[Document segment]
┌────────

Dr. Wayne M. Sotile, cardiac psychologist and author of "Thriving with Heart Disease," told The Early Show co-anchor Julie Chen, "The question is: Why do some keep living and living and living? It has to do often with how they handle emotions, relationships and their attitudes."
"Thriving with Heart Disease" examines the range of emotions that often occur after a person is diagnosed or treated for heart disease.
Sotile says there are four psychological conditions of heart disease:
Chronic worry and anxiety. Trying to live a perfectly heart-healthy life can reach a point of diminishing returns because you never recover from stress. It's not stress that hurts you but failing to recover. Setting realistic expectations is important.
Depression. It's a risk factor for developing heart disease and significantly complicates recovery, changing electro activity of the heart.
Unchecked sugar. It leads to constriction of coronary arteries. On the other hand, if you think of a loving thought, someone you love unconditionally and get that glowing feeling inside, the coronary artery is relaxed.
Relationship distress. This comes in two forms: isolation (men and women who live in isolation have greater death rates from heart disease) and family conflict, particularly for women in families (whether the woman is the heart patient or not). More than 66 percent of female caregivers get stressed to the point of needing help. Marital conflict correlates with early death for men and women.
To cope, Sotile recommends:
- Manage your mind, body, spirit and relationships. It's not just about your medicines and your surgeries. Of course, take medicine the way your prescription prescribes. It will save your life. But also recognize this as an emotional and family process.
- Take your medicine.
- Seek support. Join a cardiac rehabilitation program. Check the American Association Of Cardiovascular And Pulmonary Rehabilitation, a great source of support.
- Expect setbacks. No one gets through this journey unscathed. You'll have emotional struggles as you negotiate your way along.
- Don't be afraid of your emotions. Have safe spaces for each other. Allow each other, all members of the family, to have reactions. Identify what you're feeling and you can survive with heart disease.
- Learn to express yourself.
- Know yourself, and pace your recovery accordingly.
- Be honest. Look inward often, even if you flinch at what you see.
- Celebrate your successes.
- Draw strength from knowing that you do know how to cope with hard times.

└────────

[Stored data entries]
┌────────

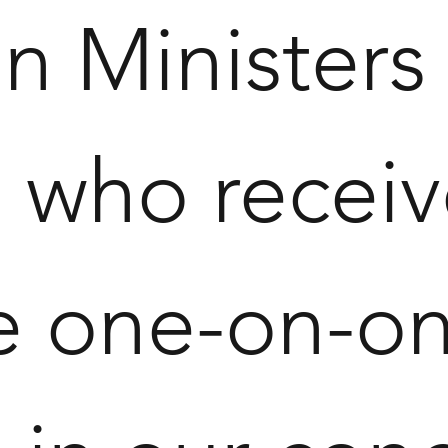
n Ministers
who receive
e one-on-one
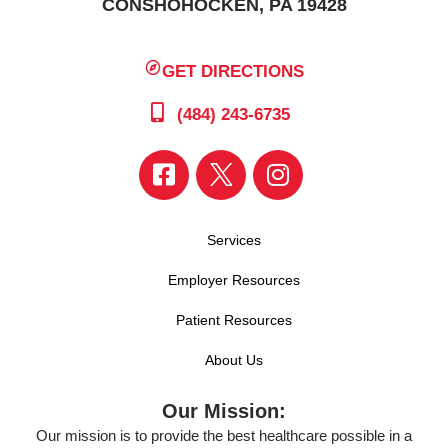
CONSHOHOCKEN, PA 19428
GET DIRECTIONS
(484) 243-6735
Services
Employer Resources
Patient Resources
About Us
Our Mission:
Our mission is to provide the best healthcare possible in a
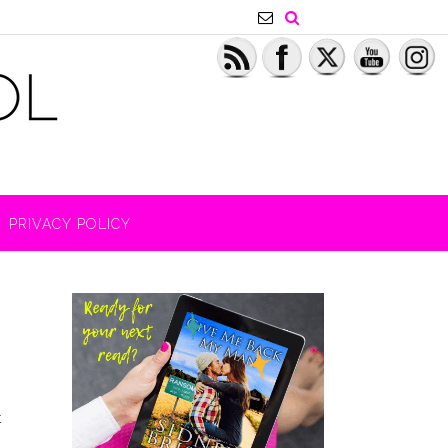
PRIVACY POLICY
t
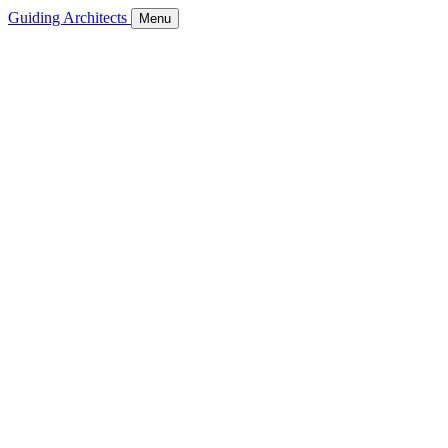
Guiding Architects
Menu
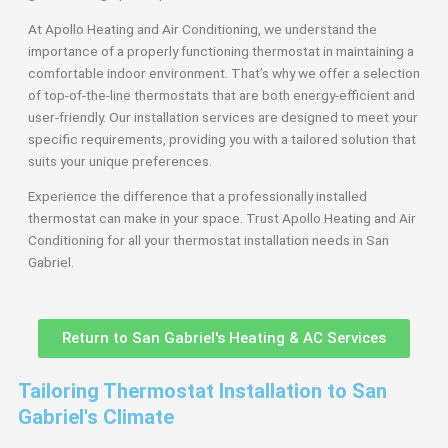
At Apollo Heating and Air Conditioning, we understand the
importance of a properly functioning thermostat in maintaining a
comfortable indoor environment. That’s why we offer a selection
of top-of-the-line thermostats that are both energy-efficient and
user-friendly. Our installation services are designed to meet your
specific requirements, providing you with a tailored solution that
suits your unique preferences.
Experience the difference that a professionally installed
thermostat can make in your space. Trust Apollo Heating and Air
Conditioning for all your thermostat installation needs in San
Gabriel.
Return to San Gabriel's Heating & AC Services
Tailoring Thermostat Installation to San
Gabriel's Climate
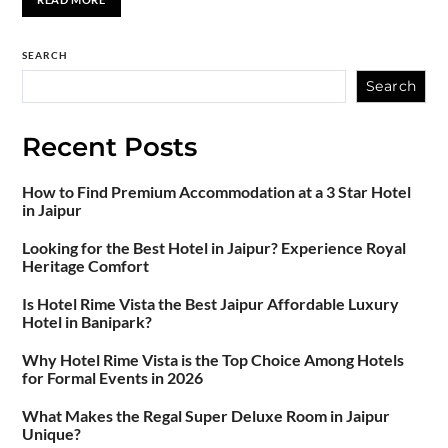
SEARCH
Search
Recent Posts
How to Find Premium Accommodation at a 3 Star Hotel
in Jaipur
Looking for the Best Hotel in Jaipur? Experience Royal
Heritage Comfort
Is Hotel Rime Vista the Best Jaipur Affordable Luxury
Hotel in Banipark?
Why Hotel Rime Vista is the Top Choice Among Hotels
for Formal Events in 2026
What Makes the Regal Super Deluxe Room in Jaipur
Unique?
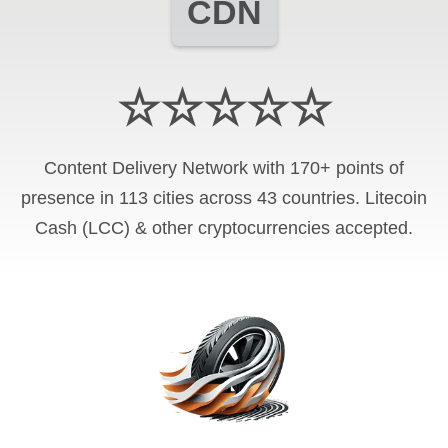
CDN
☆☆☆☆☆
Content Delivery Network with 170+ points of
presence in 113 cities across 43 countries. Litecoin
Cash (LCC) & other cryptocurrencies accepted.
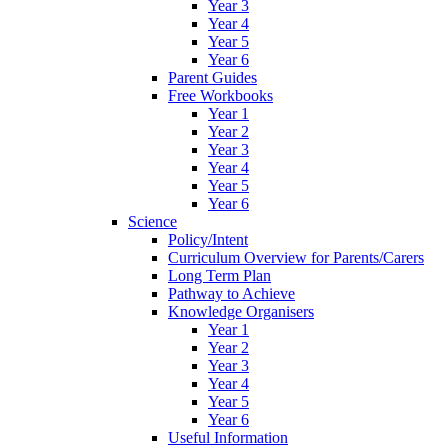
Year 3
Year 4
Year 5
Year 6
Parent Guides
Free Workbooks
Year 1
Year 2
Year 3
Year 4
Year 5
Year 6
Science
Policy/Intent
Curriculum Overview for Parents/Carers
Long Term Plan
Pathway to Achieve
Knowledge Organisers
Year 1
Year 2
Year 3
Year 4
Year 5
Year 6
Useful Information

└────────

[To do]
Can you quote the heart disease piece word for word, starting at "- Don't be afraid" and ending at "what you see."?

[Written solution]
- Don't be afraid of your emotions. Have safe spaces for each other. Allow each other, all members of the family, to have reactions. Identify what you're feeling and you can survive with heart disease.
- Learn to express yourself.
- Know yourself, and pace your recovery accordingly.
- Be honest. Look inward often, even if you flinch at what you see.